# Hello!!



## Tobeknown (Mar 24, 2020)

I'm new, 47, my alias is Tia. I'm in my 2nd marriage of only 1 year. Feeling very lonely which I'm shocked by... My H is only a week sober. He was an alcoholic most of his life and was 4 years sober before we dated. One drink at a wedding event led to an on/off the wagon event for the past year. Pretty saddened by that. He's in AA again and has a sponsor, so that's positive.

But I feel like we just don't talk anymore. When he drank he was super chatty. We laughed and talked but now, it's like he's all withdrawn and I'm very social. 

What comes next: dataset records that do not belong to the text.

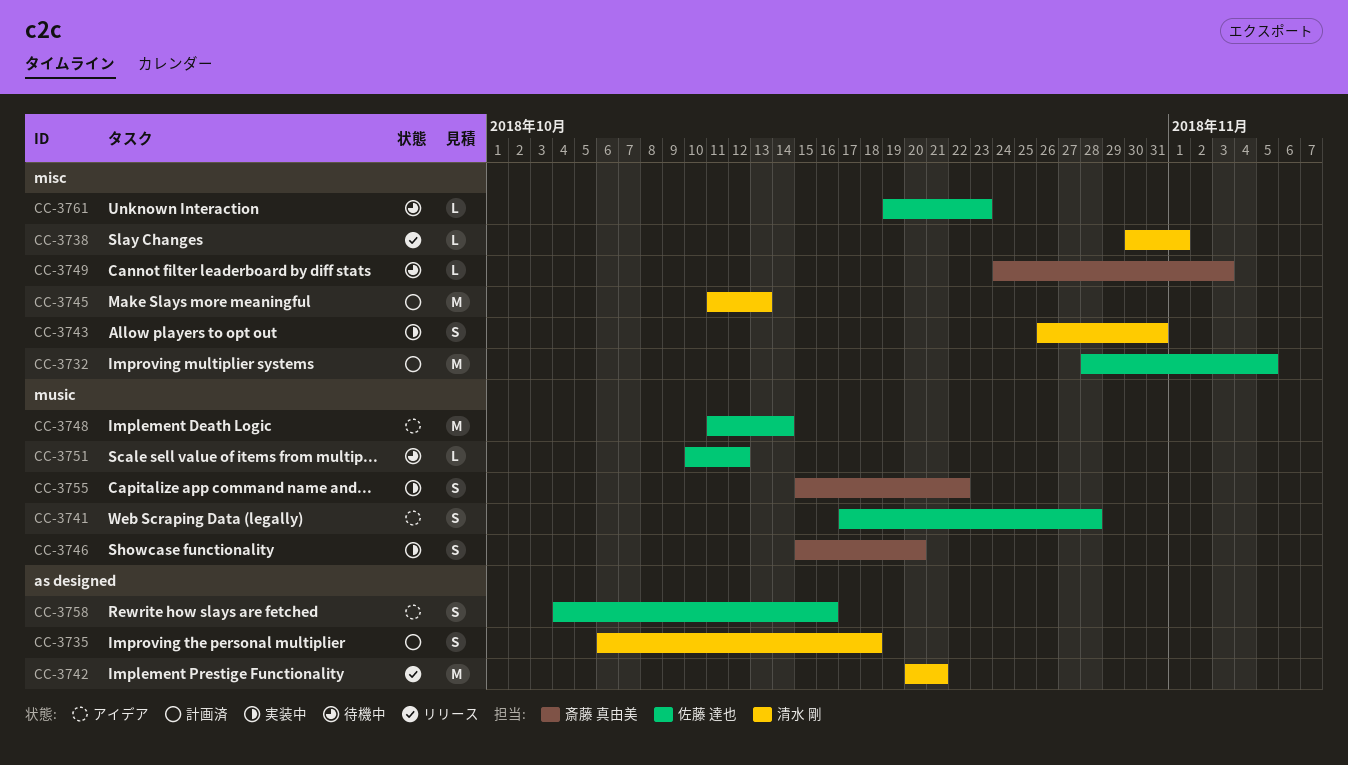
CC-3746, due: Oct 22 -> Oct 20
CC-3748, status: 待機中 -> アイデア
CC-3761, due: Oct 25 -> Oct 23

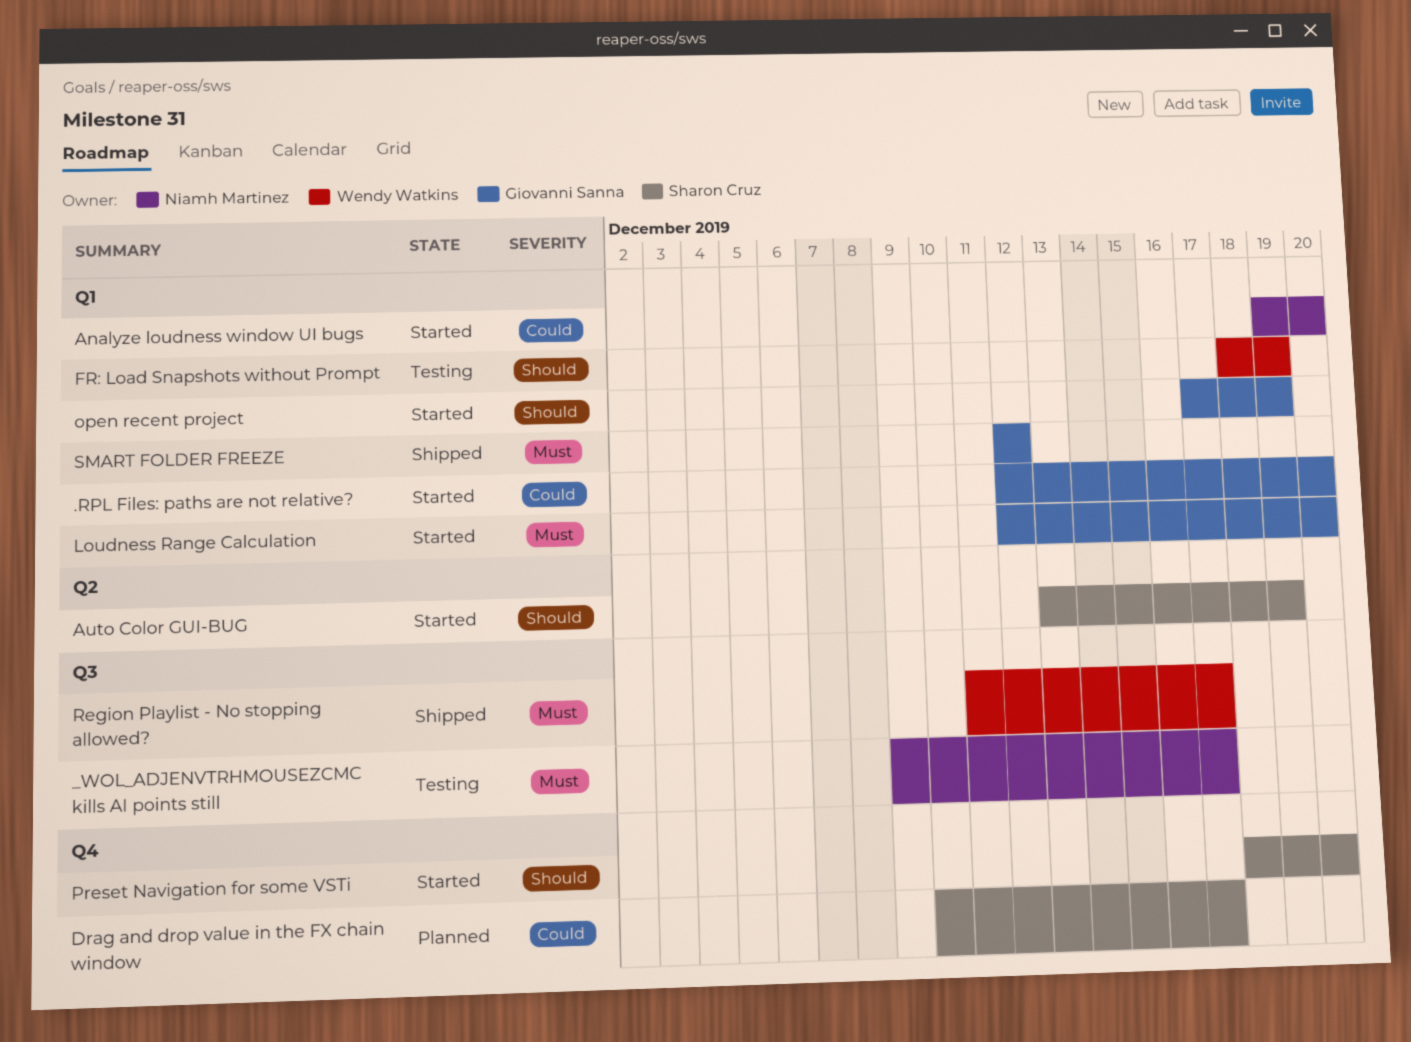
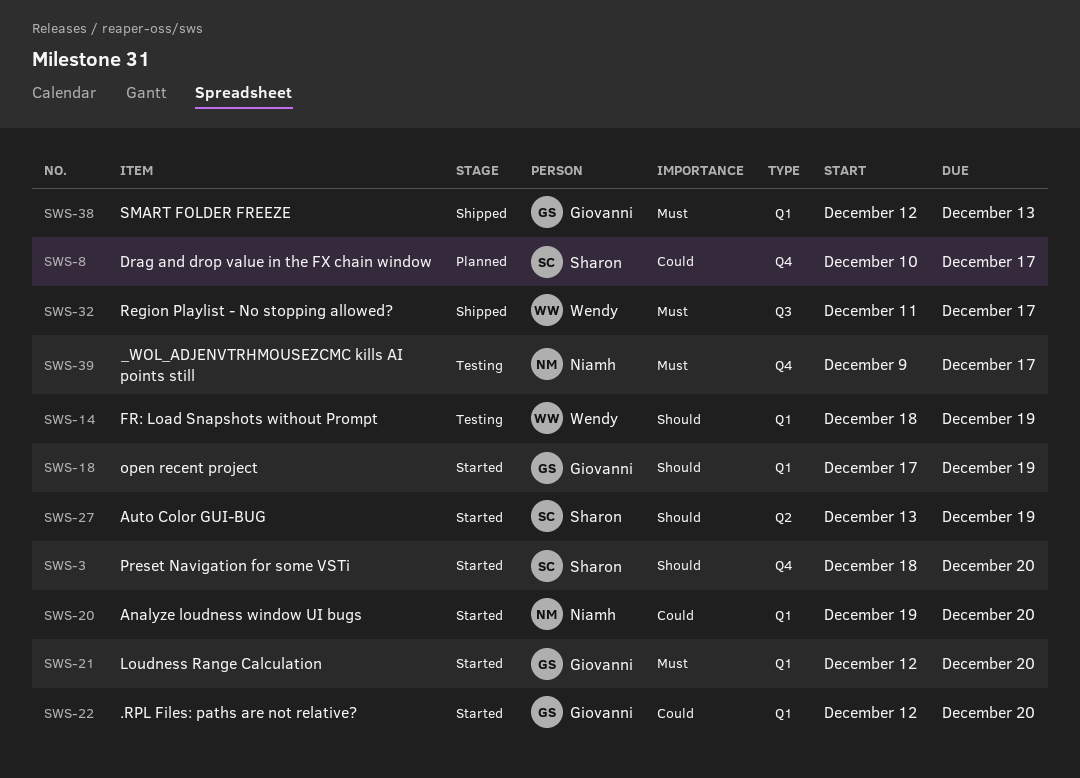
_WOL_ADJENVTRHMOUSEZCMC kills AI points still, label: Q3 -> Q4
SMART FOLDER FREEZE, due: Dec 12 -> Dec 13

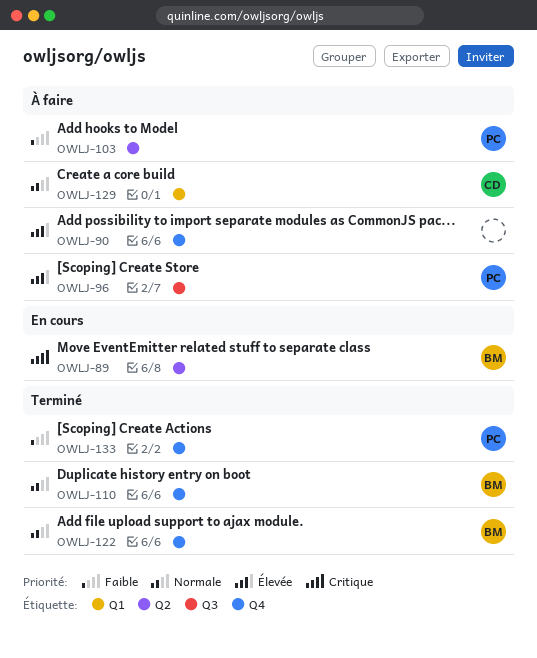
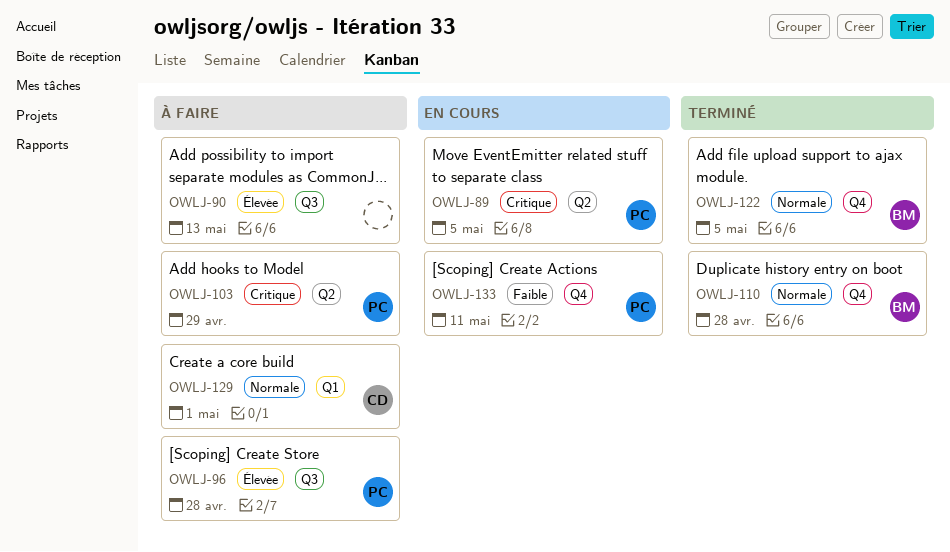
OWLJ-89, owner: BM -> PC
OWLJ-90, label: Q4 -> Q3
OWLJ-103, priority: Faible -> Critique
OWLJ-133, status: Terminé -> En cours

I don't know how to deal with this sudden change in who he is.... Maybe this is the new him? If so, it's going to be a lonely ride 😞 I guess I joined to feel some sense of community and to not feel so alone.


----------



## Tilted 1 (Jul 23, 2019)

Use al anon, it will be a great help. And I'm truly sorry for you new challenges. Advice don't believe his word but his actions. Have you told him you miss him and his connection with you?


----------



## Spicy (Jun 18, 2016)

Welcome to TAM Tia. I don’t have experience with your situation, but I wanted to mention we do have a dedicated forum on Relationships and Addictions that you might find some helpful threads in also. You find it under “Forums” and then “Focused Topics”. 

I hope your situation improves. I would be sad like you are, to face this at the hunnymoon stage of your marriage.


----------



## Tobeknown (Mar 24, 2020)

Thanks for the info from you both! I'm in a support group for wives of AH. I'll check out other forums too. Just venting and being heard here feels nice for once. Thanks!!


----------